HAVANA, Aug 8 (Reuters) – Cubans on Sunday celebrated their 14th place showing in the Olympics’ medal ranking,
hailed their gold medal winners and said goodbye to the Games that provided a welcome diversion from the many challenges they face.
On the last day of the Games boxer, Andy Cruz won Cuba’s seventh Olympic gold, surpassing its five titles at the Games in Rio de Janeiro (2016) and London (2012), as well as the three golds, won in Beijing (2008).
State-run television broadcast much of the Games with a 13 hour time difference, forcing residents to watch their champions in the early hours of the morning.

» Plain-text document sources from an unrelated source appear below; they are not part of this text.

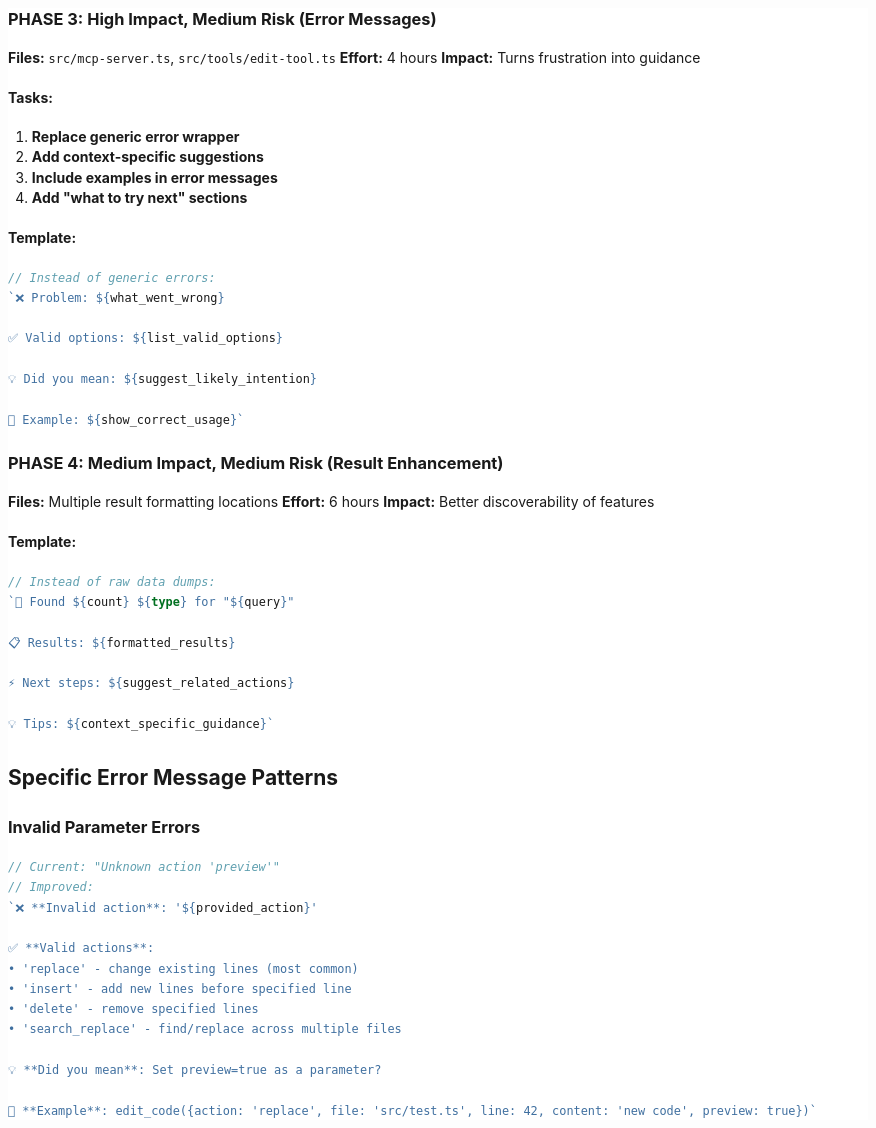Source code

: ### PHASE 3: High Impact, Medium Risk (Error Messages)
**Files:** `src/mcp-server.ts`, `src/tools/edit-tool.ts`
**Effort:** 4 hours
**Impact:** Turns frustration into guidance

#### Tasks:
1. **Replace generic error wrapper**
2. **Add context-specific suggestions**
3. **Include examples in error messages**
4. **Add "what to try next" sections**

#### Template:
```typescript
// Instead of generic errors:
`❌ Problem: ${what_went_wrong}

✅ Valid options: ${list_valid_options}

💡 Did you mean: ${suggest_likely_intention}

📖 Example: ${show_correct_usage}`
```

### PHASE 4: Medium Impact, Medium Risk (Result Enhancement)
**Files:** Multiple result formatting locations
**Effort:** 6 hours
**Impact:** Better discoverability of features

#### Template:
```typescript
// Instead of raw data dumps:
`🎯 Found ${count} ${type} for "${query}"

📋 Results: ${formatted_results}

⚡ Next steps: ${suggest_related_actions}

💡 Tips: ${context_specific_guidance}`
```

## Specific Error Message Patterns

### Invalid Parameter Errors
```typescript
// Current: "Unknown action 'preview'"
// Improved:
`❌ **Invalid action**: '${provided_action}'

✅ **Valid actions**:
• 'replace' - change existing lines (most common)
• 'insert' - add new lines before specified line
• 'delete' - remove specified lines
• 'search_replace' - find/replace across multiple files

💡 **Did you mean**: Set preview=true as a parameter?

📖 **Example**: edit_code({action: 'replace', file: 'src/test.ts', line: 42, content: 'new code', preview: true})`
```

Friends Victor Montiel and Pavel Ortega laughed upon recalling when Montiel, 61, called Ortega, 46, at 2 am after boxer Julio Cesar La Cruz won the gold.
“What happened, you scared me,” a sleeping Ortega said, upon answering the phone.
“Nothing, Cuban boxers are already showing their stuff with three golds,” Montiel replied. They would win four and wrestlers two of the seven.
During the last 15 days, the number of COVID-19 cases and deaths have reached record numbers on the Communist-run island nation, averaging more than 8000 cases per day and 80 deaths and threatening to overwhelm the health system.
Simultaneously the pandemic and tough sanctions imposed by former U.S. President Donald Trump have gutted foreign exchange earnings from tourism, remittances and other sources causing shortages of food, medicine and other basic goods.
On July 11, just a few days before the Olympics, thousands took to the streets to protest living conditions, the largest outbreak of social discontent in decades.
The Olympics have been a temporary balm and source of pride despite the tough situation on the Caribbean island as it placed ahead of any other country in Latin America and the Caribbean.
“Cuba has had a great performance. It went to Tokyo with the aspiration of five golds, but that figure was exceeded, mainly due to very young athletes who could reach the Paris 2024 Games,” said Lazaro Betancourt, former Central American and Ibero-American triple jump champion.
Betancourt, 82, said Cubans have even asked for a vacation to enjoy the Olympics.
“They have even set their clocks to wake up in the early morning hours so as not to lose a single detail,” he said.